===== Text =====

Incidentally, I would not dare turn up unannounced. If I arrive even ten minutes before the appointed time it causes ructions.

grannypiper Wed 16-Nov-16 14:33:23

Alarm bells should be ringing loud and clear, this woman is not mary poppins best thing you can do is turn up unexpectedly and keep doing it as often as you can.As i have said in another post there are some outstanding childcare practioner's and some really bad ones out their.

jollyg Wed 16-Nov-16 14:24:46

Seems to be a turnover of nannies!

You know your family, but can you suggest a reason for the turnover. That might be a key to this ones attitude. Do nannies chat to each other and compare notes?

Juney64 Wed 16-Nov-16 13:39:49

mutti I can relate regarding how to approach grown up children on tricky subjects. I have 3 grown up sons who also have very busy lives. Most phone calls from them are preceded by 'I've only got a minute mum but...'. It's gone on for so long now that I find it quite amusing. During the calls I usually say something like 'you'd better go son, you're busy' which is almost always met with 'no, no, it's fine'. I think this is a symptom of the times we now live in.

=====

# Activity A
In the forum thread about the nanny, how many grown-up sons does Juney64 say they have?
# Activity B
Resume the forum thread about the nanny, picking up after its last sentence.

===== Data excerpts =====

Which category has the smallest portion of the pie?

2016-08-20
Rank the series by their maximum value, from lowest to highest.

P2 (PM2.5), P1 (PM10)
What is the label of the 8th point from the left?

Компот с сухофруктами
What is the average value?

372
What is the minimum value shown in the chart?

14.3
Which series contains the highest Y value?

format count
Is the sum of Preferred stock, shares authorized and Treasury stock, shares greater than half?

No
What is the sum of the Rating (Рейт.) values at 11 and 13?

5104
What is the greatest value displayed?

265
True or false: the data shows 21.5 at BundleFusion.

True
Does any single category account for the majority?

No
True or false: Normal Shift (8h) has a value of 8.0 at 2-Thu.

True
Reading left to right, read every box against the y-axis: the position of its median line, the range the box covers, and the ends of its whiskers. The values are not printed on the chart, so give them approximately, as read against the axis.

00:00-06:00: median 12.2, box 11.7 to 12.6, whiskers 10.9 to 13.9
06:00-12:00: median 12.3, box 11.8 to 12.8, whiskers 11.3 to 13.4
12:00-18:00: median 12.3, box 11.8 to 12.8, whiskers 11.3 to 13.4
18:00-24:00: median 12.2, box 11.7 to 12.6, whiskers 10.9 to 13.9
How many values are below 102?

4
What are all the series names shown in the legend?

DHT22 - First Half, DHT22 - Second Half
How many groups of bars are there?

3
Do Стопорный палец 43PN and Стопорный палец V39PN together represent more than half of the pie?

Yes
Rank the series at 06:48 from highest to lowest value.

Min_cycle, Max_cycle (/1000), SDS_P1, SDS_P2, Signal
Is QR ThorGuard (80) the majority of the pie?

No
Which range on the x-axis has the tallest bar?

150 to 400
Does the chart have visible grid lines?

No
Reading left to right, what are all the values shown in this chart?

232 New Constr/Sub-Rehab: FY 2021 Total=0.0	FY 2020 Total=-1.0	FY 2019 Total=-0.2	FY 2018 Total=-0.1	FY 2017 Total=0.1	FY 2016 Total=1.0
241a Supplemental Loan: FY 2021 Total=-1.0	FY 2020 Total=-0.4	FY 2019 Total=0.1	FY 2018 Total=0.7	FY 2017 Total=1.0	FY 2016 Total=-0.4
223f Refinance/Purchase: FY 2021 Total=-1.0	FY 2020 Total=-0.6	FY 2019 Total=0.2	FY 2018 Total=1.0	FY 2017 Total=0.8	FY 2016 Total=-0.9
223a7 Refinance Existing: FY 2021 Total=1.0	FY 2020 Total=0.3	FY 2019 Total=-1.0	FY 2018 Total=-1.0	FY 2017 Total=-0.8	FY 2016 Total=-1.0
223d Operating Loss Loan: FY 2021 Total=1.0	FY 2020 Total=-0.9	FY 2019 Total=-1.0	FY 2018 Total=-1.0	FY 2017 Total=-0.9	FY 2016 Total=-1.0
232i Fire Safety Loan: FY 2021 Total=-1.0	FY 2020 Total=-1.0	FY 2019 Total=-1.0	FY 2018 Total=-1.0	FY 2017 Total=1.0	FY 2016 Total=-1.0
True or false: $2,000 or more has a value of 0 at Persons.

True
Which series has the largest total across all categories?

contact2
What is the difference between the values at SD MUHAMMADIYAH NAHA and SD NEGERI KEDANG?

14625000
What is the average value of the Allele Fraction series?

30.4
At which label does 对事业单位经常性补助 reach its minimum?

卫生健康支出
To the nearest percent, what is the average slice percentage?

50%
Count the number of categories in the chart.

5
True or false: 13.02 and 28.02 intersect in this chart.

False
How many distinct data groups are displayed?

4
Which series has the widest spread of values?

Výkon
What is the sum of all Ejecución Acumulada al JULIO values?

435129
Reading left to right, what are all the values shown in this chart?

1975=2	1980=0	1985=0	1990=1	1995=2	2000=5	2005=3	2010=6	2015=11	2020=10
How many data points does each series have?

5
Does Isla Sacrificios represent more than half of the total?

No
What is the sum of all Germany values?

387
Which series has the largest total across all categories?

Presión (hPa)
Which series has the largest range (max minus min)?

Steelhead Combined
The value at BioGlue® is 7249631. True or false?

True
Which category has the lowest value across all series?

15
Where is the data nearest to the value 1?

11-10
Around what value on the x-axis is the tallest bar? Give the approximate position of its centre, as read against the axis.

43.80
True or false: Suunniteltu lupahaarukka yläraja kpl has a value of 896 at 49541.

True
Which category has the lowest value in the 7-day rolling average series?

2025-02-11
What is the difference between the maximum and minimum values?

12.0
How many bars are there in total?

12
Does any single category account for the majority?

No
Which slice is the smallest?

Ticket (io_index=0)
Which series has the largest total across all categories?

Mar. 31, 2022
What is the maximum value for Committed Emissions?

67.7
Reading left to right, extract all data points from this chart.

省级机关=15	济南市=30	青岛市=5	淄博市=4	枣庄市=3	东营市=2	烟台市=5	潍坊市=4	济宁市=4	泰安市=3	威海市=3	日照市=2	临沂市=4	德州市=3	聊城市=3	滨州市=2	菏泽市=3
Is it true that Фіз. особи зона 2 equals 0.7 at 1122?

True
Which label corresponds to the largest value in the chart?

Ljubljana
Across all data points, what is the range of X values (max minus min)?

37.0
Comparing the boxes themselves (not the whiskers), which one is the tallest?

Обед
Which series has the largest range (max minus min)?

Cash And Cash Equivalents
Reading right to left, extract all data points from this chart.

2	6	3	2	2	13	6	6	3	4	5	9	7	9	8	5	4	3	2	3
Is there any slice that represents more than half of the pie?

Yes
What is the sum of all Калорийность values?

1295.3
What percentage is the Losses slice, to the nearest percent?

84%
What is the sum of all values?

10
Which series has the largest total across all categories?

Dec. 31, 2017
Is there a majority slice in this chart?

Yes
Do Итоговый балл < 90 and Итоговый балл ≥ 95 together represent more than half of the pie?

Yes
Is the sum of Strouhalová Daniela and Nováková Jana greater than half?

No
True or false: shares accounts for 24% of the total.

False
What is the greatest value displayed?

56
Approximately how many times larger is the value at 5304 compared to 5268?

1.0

=====

# Expected output A
Three.

# Expected output B
I've had to approach my sons on occasions about difficult subjects and know how agonising this can be. Elegran's suggestion of pointing your daughter to this thread is an excellent idea. Another option is to send your daughter a gentle email on the subject. I've done this (very rarely) with my sons and have been very surprised at how well they responded. One son went on to say that he was glad that I had. Oddly, he said that because he was as at work, he had the time to read and digest what I'd said! Both of these methods also remove the opportunity to interrupt and also to get over any initial irritation your daughter may feel.

You'll know best whether these are good options for you. One way or the other, I hope you are able to find a way to resolve what is a difficult situation for you and that you're able to spend time with your GC again. Best of luck.

Elrel Wed 16-Nov-16 13:23:19

Any help to (not 'report' or 'gossip' or 'whinge') to approach the subject with your other daughter?
I'm a bit concerned that the tired and stressed parents have come to rely heavily, (too heavily?)on the nanny and her efficiency. In which case anything negative you say about her may come over as interference and undermining of the family lifestyle.
It's a sad dilemma with the DGC getting older and more removed from you all the time.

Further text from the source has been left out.